As the sound of his boots receded and the outer door banged shut, Annie draped her shawl over the back of a wooden chair, then dragged the seat to the bed. Sitting down, she fixed her eyes on Hap Walker's face.
"Everybody says you are too good a man to die," she said softly. "And while I don't know you, I suspect they're right. I—well, I just came to thank you for riding into Bull Calf's camp this morning. If you hadn't come through, I'd probably have died there. I'd just about given up."
It was like talking to a statue. There was no sign he heard her, only the sound of labored breathing, the rise and fall of his chest beneath the blanket. He was so hot, so terribly hot. And his skin was parched from the fever.
Looking at the table, she saw a small water pitcher and a folded napkin beneath. "You've got to drink—you know that, don't you?" she asked softly.
She rose and poured water onto the napkin, soaking it. Carrying the dripping cloth back to the bed, she turned Walker's head and pulled his lower lip out, making a pocket. Using a corner of the napkin, she dribbled water into his mouth, watching him intently.
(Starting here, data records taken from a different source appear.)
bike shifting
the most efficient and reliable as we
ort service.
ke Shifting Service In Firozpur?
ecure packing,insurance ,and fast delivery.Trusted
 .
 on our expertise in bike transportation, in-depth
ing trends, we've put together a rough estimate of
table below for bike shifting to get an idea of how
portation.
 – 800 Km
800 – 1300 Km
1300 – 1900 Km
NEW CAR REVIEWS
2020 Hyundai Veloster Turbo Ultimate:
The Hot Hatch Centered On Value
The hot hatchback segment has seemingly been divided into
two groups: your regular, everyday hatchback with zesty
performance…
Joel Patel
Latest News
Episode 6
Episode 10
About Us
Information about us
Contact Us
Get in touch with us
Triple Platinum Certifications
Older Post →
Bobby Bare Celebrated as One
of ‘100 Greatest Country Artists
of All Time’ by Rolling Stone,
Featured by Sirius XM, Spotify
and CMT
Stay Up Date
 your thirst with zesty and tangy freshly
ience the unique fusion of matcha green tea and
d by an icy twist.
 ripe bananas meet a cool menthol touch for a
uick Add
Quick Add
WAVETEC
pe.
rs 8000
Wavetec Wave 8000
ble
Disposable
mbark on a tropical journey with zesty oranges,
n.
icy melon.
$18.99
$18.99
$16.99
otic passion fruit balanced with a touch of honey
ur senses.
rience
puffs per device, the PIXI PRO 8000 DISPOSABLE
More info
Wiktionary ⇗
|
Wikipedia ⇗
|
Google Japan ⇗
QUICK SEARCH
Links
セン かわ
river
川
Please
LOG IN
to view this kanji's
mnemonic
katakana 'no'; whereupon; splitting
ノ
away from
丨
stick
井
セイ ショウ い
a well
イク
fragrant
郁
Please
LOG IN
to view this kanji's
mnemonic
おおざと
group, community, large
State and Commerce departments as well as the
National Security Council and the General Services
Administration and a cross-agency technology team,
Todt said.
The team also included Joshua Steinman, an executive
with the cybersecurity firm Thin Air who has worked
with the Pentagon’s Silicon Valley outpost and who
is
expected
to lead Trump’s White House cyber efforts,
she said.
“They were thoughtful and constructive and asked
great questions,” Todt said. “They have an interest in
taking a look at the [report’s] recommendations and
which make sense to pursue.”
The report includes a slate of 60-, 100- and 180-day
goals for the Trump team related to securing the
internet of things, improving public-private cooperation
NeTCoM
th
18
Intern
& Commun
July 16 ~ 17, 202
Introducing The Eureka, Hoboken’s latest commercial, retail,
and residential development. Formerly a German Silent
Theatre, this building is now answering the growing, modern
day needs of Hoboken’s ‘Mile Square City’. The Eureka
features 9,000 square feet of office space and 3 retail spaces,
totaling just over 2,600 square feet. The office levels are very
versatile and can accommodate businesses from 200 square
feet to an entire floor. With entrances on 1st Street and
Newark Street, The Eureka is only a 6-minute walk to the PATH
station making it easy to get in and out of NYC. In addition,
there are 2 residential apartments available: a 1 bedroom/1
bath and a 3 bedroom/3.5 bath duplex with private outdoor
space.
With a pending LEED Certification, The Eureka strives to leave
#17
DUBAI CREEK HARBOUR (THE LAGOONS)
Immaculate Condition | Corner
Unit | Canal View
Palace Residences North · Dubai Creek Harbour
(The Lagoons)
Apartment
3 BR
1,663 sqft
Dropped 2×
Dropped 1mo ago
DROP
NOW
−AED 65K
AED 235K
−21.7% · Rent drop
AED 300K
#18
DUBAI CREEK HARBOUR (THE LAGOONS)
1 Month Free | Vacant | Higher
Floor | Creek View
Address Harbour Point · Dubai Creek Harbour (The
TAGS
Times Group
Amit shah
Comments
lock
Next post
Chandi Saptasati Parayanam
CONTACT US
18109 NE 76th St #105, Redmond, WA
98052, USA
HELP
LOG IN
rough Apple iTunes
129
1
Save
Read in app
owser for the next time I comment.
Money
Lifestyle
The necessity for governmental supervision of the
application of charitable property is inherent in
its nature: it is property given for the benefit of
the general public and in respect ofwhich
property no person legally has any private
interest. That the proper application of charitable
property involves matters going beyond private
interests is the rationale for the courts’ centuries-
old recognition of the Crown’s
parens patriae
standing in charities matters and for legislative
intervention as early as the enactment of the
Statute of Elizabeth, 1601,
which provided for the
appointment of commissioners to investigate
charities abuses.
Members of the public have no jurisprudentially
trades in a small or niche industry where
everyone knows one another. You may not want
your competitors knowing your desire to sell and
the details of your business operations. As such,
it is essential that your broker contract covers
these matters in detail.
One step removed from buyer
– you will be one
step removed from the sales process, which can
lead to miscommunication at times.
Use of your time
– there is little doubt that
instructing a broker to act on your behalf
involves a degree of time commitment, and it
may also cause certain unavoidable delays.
His tongue moved, then his throat constricted as the water went down. Sitting down again, she patiently worked to get nearly a half cup of it into him.
Red-faced and short of breath from running in the cold, Nash came back. "Doc's going to take a look," he announced from the door. Then, "What're you doing?"
"He's drunk a little," she murmured, pleased with herself. "It takes awhile, but he can swallow when he's not hurried. Did you tell Major Sprenger I was here?"